== Segment start ==
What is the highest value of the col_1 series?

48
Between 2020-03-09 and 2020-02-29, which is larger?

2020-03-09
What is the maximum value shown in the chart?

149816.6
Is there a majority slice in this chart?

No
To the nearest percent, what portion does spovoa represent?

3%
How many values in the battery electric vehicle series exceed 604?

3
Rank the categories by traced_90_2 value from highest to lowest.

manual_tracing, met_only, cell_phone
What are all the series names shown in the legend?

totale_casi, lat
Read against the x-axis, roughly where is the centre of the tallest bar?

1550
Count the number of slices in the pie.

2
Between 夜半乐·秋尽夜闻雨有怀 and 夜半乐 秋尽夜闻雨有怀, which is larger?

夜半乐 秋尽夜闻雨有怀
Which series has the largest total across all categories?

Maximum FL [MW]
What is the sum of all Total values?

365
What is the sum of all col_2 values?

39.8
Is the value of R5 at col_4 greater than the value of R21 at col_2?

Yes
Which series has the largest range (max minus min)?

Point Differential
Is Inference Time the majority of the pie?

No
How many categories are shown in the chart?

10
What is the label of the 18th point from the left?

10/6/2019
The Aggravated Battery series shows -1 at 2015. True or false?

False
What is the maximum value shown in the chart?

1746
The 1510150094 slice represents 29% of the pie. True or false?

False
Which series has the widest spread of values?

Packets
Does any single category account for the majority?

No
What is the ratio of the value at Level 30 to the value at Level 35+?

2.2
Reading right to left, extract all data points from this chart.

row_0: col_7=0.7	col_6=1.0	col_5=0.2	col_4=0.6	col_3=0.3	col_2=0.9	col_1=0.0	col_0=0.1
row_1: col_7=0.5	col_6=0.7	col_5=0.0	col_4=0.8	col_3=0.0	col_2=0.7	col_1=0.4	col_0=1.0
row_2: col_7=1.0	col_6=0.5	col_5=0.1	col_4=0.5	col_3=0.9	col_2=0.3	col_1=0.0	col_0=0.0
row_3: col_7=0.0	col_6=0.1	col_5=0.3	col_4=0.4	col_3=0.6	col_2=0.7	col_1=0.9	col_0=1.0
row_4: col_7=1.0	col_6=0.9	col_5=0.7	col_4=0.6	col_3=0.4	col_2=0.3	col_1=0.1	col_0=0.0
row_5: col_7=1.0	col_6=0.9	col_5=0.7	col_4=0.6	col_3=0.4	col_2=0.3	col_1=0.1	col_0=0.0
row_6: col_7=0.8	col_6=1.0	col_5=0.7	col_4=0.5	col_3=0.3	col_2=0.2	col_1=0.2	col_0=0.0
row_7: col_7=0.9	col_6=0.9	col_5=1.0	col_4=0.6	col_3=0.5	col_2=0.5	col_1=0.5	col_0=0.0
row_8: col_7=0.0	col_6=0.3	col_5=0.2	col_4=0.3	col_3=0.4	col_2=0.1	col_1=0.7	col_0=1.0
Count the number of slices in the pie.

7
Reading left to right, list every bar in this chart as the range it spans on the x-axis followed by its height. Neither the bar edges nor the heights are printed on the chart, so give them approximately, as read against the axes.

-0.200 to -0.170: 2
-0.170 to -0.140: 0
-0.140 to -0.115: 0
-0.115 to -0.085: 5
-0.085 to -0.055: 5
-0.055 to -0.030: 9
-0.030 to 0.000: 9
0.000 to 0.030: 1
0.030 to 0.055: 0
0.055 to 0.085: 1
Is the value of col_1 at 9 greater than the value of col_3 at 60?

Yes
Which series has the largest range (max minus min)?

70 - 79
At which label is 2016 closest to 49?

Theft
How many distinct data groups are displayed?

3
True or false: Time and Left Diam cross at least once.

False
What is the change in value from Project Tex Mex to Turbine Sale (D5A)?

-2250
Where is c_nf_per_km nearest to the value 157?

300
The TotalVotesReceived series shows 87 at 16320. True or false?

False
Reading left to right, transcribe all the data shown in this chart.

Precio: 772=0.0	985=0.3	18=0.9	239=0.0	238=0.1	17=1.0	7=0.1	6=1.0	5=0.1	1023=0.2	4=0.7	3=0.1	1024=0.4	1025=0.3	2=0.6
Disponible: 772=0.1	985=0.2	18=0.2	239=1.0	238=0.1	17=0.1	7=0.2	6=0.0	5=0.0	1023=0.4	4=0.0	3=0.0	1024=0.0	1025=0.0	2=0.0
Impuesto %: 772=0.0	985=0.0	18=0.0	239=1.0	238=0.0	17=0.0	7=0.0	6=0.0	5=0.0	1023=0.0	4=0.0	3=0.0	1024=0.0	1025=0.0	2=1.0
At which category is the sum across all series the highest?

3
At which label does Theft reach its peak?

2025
== Segment end ==
**BRIEF:** Locate each line above that contains the string "right" and copy those lines out in full. Case counts.

**ANSWER SECTION:**
Reading right to left, extract all data points from this chart.
Reading left to right, list every bar in this chart as the range it spans on the x-axis followed by its height. Neither the bar edges nor the heights are printed on the chart, so give them approximately, as read against the axes.
Reading left to right, transcribe all the data shown in this chart.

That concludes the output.